(Stored data entries)
++++++++++

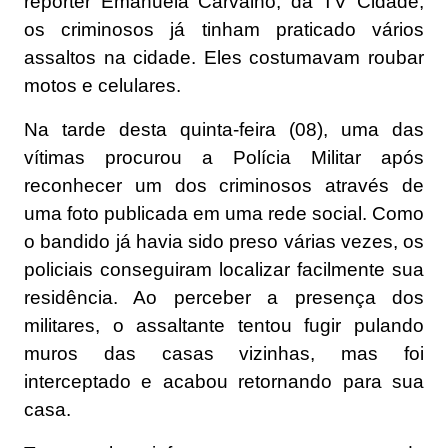
repórter Emanuela Carvalho, da TV Cidade,
os criminosos já tinham praticado vários
assaltos na cidade. Eles costumavam roubar
motos e celulares.
Na tarde desta quinta-feira (08), uma das
vítimas procurou a Polícia Militar após
reconhecer um dos criminosos através de
uma foto publicada em uma rede social. Como
o bandido já havia sido preso várias vezes, os
policiais conseguiram localizar facilmente sua
residência. Ao perceber a presença dos
militares, o assaltante tentou fugir pulando
muros das casas vizinhas, mas foi
interceptado e acabou retornando para sua
casa.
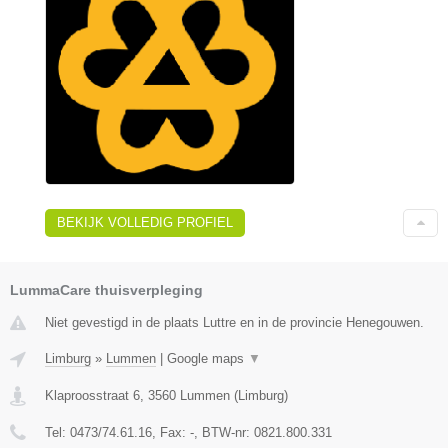
BEKIJK VOLLEDIG PROFIEL
LummaCare thuisverpleging
Niet gevestigd in de plaats Luttre en in de provincie Henegouwen.
Limburg
»
Lummen
|
Google maps
▼
Klaproosstraat 6
,
3560
Lummen
(
Limburg
)
Tel:
0473/74.61.16
, Fax:
-
, BTW-nr:
0821.800.331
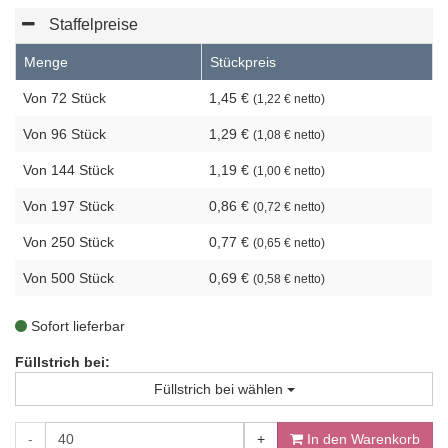
Staffelpreise
Menge
Stückpreis
Von 72 Stück
1,45 €
(1,22 € netto)
Von 96 Stück
1,29 €
(1,08 € netto)
Von 144 Stück
1,19 €
(1,00 € netto)
Von 197 Stück
0,86 €
(0,72 € netto)
Von 250 Stück
0,77 €
(0,65 € netto)
Von 500 Stück
0,69 €
(0,58 € netto)
Sofort lieferbar
Füllstrich bei:
Füllstrich bei wählen
-
+
In den Warenkorb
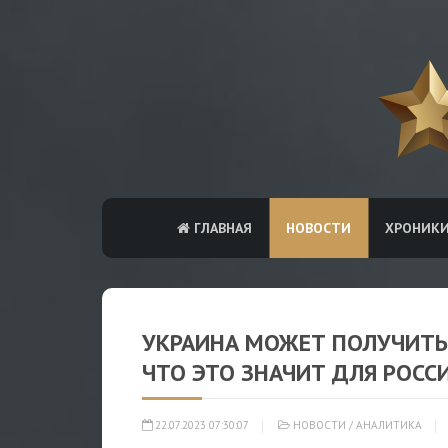
ГЛАВНАЯ
НОВОСТИ
ХРОНИК
УКРАИНА МОЖЕТ ПОЛУЧИТЬ 
ЧТО ЭТО ЗНАЧИТ ДЛЯ РОСС
22.07.2023 07:30:07
НОВОСТИ
/
АНАЛИТИКА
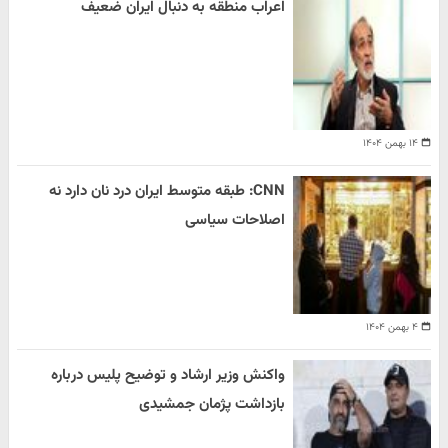
اعراب منطقه به دنبال ایران ضعیف
۱۴ بهمن ۱۴۰۴
CNN: طبقه متوسط ایران درد نان دارد نه
اصلاحات سیاسی
۴ بهمن ۱۴۰۴
واکنش وزیر ارشاد و توضیح پلیس درباره
بازداشت پژمان جمشیدی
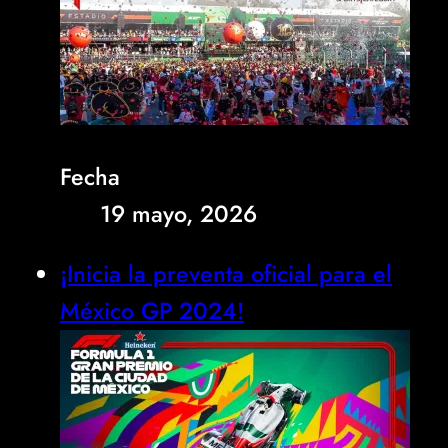
Fecha
19 mayo, 2026
¡Inicia la preventa oficial para el
México GP 2024!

++++++++++

None of the pictures should appear; repeat the records exactly otherwise.

**Completed exercise:**
repórter Emanuela Carvalho, da TV Cidade,
os criminosos já tinham praticado vários
assaltos na cidade. Eles costumavam roubar
motos e celulares.
Na tarde desta quinta-feira (08), uma das
vítimas procurou a Polícia Militar após
reconhecer um dos criminosos através de
uma foto publicada em uma rede social. Como
o bandido já havia sido preso várias vezes, os
policiais conseguiram localizar facilmente sua
residência. Ao perceber a presença dos
militares, o assaltante tentou fugir pulando
muros das casas vizinhas, mas foi
interceptado e acabou retornando para sua
casa.
BEKIJK VOLLEDIG PROFIEL
LummaCare thuisverpleging
Niet gevestigd in de plaats Luttre en in de provincie Henegouwen.
Limburg
»
Lummen
|
Google maps
▼
Klaproosstraat 6
,
3560
Lummen
(
Limburg
)
Tel:
0473/74.61.16
, Fax:
-
, BTW-nr:
0821.800.331
Staffelpreise
Menge
Stückpreis
Von 72 Stück
1,45 €
(1,22 € netto)
Von 96 Stück
1,29 €
(1,08 € netto)
Von 144 Stück
1,19 €
(1,00 € netto)
Von 197 Stück
0,86 €
(0,72 € netto)
Von 250 Stück
0,77 €
(0,65 € netto)
Von 500 Stück
0,69 €
(0,58 € netto)
Sofort lieferbar
Füllstrich bei:
Füllstrich bei wählen
-
+
In den Warenkorb
ГЛАВНАЯ
НОВОСТИ
ХРОНИК
УКРАИНА МОЖЕТ ПОЛУЧИТЬ 
ЧТО ЭТО ЗНАЧИТ ДЛЯ РОСС
22.07.2023 07:30:07
НОВОСТИ
/
АНАЛИТИКА
اعراب منطقه به دنبال ایران ضعیف
۱۴ بهمن ۱۴۰۴
CNN: طبقه متوسط ایران درد نان دارد نه
اصلاحات سیاسی
۴ بهمن ۱۴۰۴
واکنش وزیر ارشاد و توضیح پلیس درباره
بازداشت پژمان جمشیدی
Fecha
19 mayo, 2026
¡Inicia la preventa oficial para el
México GP 2024!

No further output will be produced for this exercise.